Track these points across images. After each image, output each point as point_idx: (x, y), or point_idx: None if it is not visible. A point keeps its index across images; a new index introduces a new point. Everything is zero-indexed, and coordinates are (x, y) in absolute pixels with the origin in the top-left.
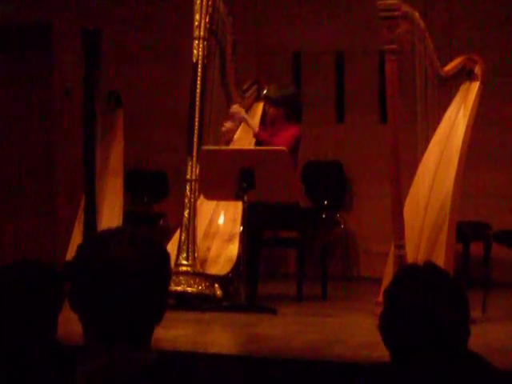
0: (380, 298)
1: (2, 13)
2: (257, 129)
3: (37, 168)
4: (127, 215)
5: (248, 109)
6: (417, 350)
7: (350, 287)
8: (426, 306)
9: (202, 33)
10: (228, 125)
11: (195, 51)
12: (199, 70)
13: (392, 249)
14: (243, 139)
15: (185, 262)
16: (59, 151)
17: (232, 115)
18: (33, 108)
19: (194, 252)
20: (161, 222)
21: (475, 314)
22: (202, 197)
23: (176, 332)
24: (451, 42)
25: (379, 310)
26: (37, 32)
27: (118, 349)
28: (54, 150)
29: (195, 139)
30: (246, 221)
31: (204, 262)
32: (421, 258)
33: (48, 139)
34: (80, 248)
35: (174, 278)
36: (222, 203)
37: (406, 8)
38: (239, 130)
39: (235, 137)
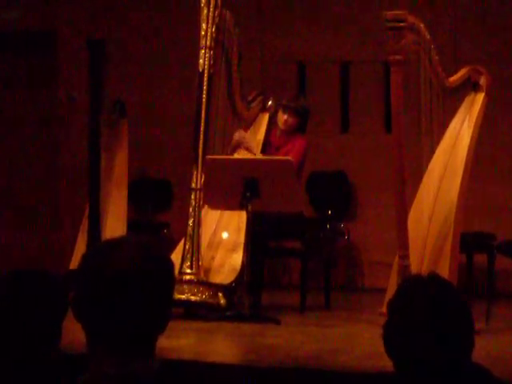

——

What is expected. What is needed is an exact copy of every line from the one with "3: (37, 168)" to the end of the listing above, with the pictures left out.

Problem solution.
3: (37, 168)
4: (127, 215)
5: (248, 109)
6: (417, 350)
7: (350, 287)
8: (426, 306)
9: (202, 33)
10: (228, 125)
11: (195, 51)
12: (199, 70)
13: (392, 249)
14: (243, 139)
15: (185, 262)
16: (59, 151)
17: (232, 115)
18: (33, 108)
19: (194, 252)
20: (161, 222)
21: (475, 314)
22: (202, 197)
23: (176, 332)
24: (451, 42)
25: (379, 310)
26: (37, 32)
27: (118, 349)
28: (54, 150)
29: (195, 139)
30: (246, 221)
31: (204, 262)
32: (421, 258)
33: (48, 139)
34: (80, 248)
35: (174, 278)
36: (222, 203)
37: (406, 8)
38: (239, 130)
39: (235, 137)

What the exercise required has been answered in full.